Speaker
Description
Although caching-based efforts [1] have been in place in the LHC infrastructure in the US, we show that integrating intelligent prefetching and targeted dataset placement into the underlying caching strategy can improve job efficiency further. Newer experiments and experiment upgrades such as HL-LHC and DUNE are expected to produce 10x the amount of data than currently being produced. This means that the available network, storage and compute resources must be utilized efficiently. Additionally, newer generations of DAQs are moving towards streaming readout systems, navigating away from the traditional triggered systems. These newer DAQ systems offer continuous/real-time data calibration, reconstruction and storage by offloading to remote sites results [2, 3]. These observations imply that the available network, storage and compute resources must be used efficiently.
The benefits in CPU efficiency and job turnaround times from colocating the datasets near computation are well-known, especially using dedicated or opportunistic cache storages using XCache or dCache systems [4]. Our prior work using the data transfer logs collected from the OSG dashboard revealed two major observations. First, there is a correlation between transfer time and the choice of storage site. The choice of source site, in case of storage redundancy, was found to be more important in transfer time than the actual file size (the dataset consists of many files). Second, there is not only a popularity skew in the remote files accessed by the jobs, but also files that are part of the same dataset are read more than others in that dataset.
File size vs. Transfer Time for data chunks with markers colored
by the Data Source. The data in the figures are collected over 24-hour
period in 2019. There are two clearly demarcated groups of transfer
time values. Mid-Top left in figures show Group 1, a group of transfer
with low transfer times. For this group, the files are served by a
single data source (identified by dark yellow color). The second
group, Group 2 (see the bottom group of data points) consists of
smaller file sizes, and they show a wide distribution of transfer
times.
File size vs. Time of the Day plot of a single day from March
of 2020 on the OSG. Left-side plot spans a single day in the March of
2020 and the right-side is a 2.5-hour snapshot of the same day. Each
star represents a single file transfer. The color of the star
represents a unique source from where the file was transferred from.
Using our analysis of the experiment and data pipelines, and the data access patterns in the US HEP environment, we present intelligent Machine Learning (ML)-based approaches to reduce the latency and improve job efficiency.
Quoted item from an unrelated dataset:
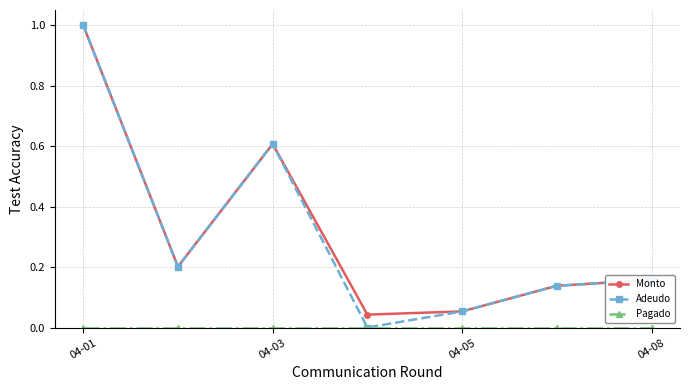

True or false: Monto has more than 0 points higher than both neighbors.

True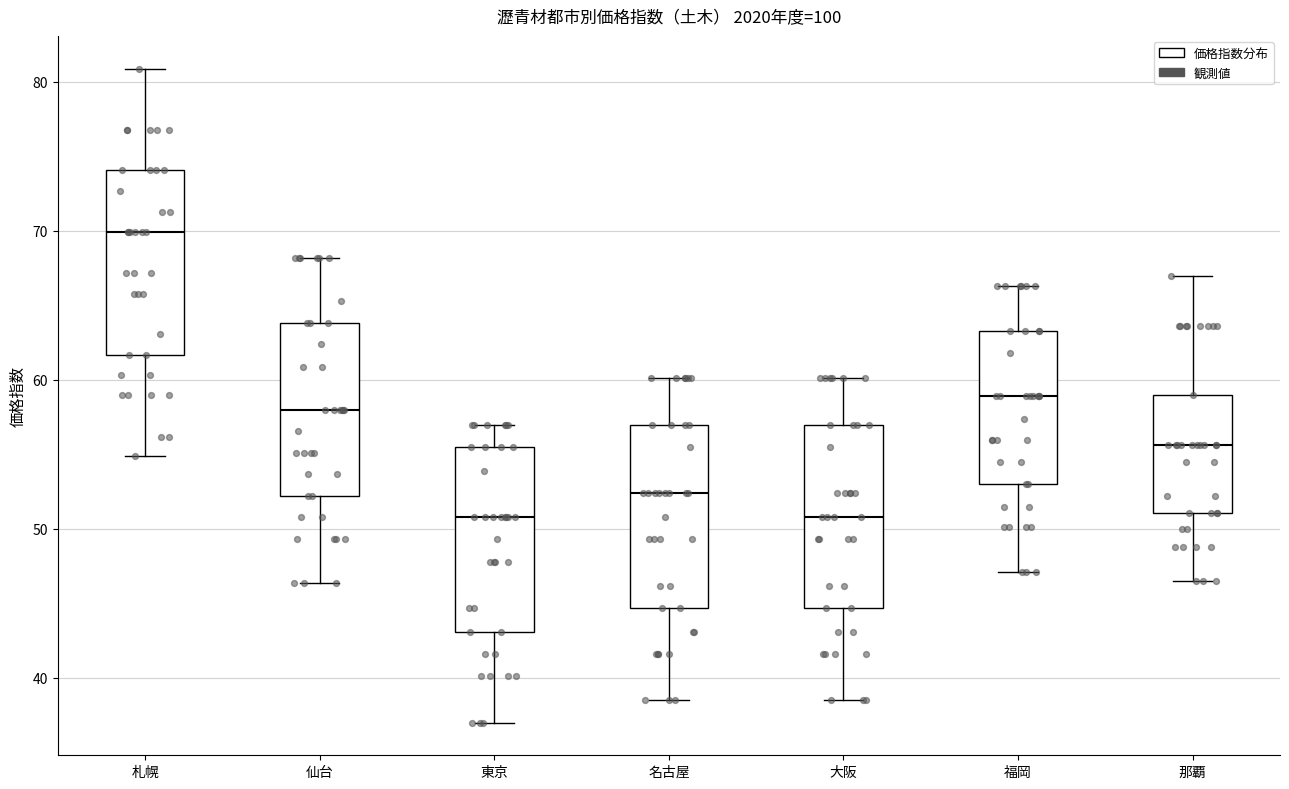

Where does the upper whisker of the box for 大阪 end on the y-axis? The values are not printed on the chart, so give them approximately, as read against the axis.

60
We incorporate our prefetching and data placement techniques into a simulator by extending the WRENCH [5] simulator to reflect the experiment and data workflows typical in the US HEP infrastructure. The simulator is designed to reflect the US HEP environment (data, storage and computation workflows, and infrastructure). Simulators have long had an established history in planning and development of HEP infrastructure like WLCG (MONARC simulator) [6]. Simulations make it feasible to compare different network, storage and compute settings without building real testbeds for each setting. We present the proof-of-concept of our simulator with tight agreements to the real-world behavior of the experiments in US, specifically those belonging to LHC (CMS etc.) and DUNE.
REFERENCES
1. Fajardo, Edgar, Derek Weitzel, Mats Rynge, Marian Zvada, John Hicks, Mat Selmeci, Brian Lin et al. "Creating a content delivery network for general science on the internet backbone using XCaches." In EPJ Web of Conferences, vol. 245, p. 04041. EDP Sciences, 2020.
2. Lawrence D. Streaming Readout and Remote Compute. Thomas Jefferson National Accelerator Facility (TJNAF), Newport News, VA (United States); 2023 May 1.
3. Suiu, Alice-Florenţa. "EPN2EOS Data Transfer System." PhD diss., University POLITEHNICA of Bucharest, 2023.
4. Acosta-Silva C, Casals J, Peris AD, Molina JF, Hernández JM, Pérez CM, Dengra CP, Yzquierdo AP, Rodríguez FJ. A case study of content delivery networks for the CMS ex-periment.
5. Casanova, Henri, Suraj Pandey, James Oeth, Ryan Tanaka, Frédéric Suter, and Rafael Ferreira Da Silva. "Wrench: A framework for simulating workflow management systems." In 2018 IEEE/ACM Workflows in Support of Large-Scale Science (WORKS), pp. 74-85. IEEE, 2018.
6. Iosif C. Legrand and Harvey B. Newman. “The MONARC Toolset for Simulating Large Network-Distributed Processing Systems”. Proceedings of the 32nd Conference on Winter Simulation. WSC ’00. Orlando, Florida: Society for Computer Simulation International, 2000, pp. 1794–1801. ISBN: 0780365828.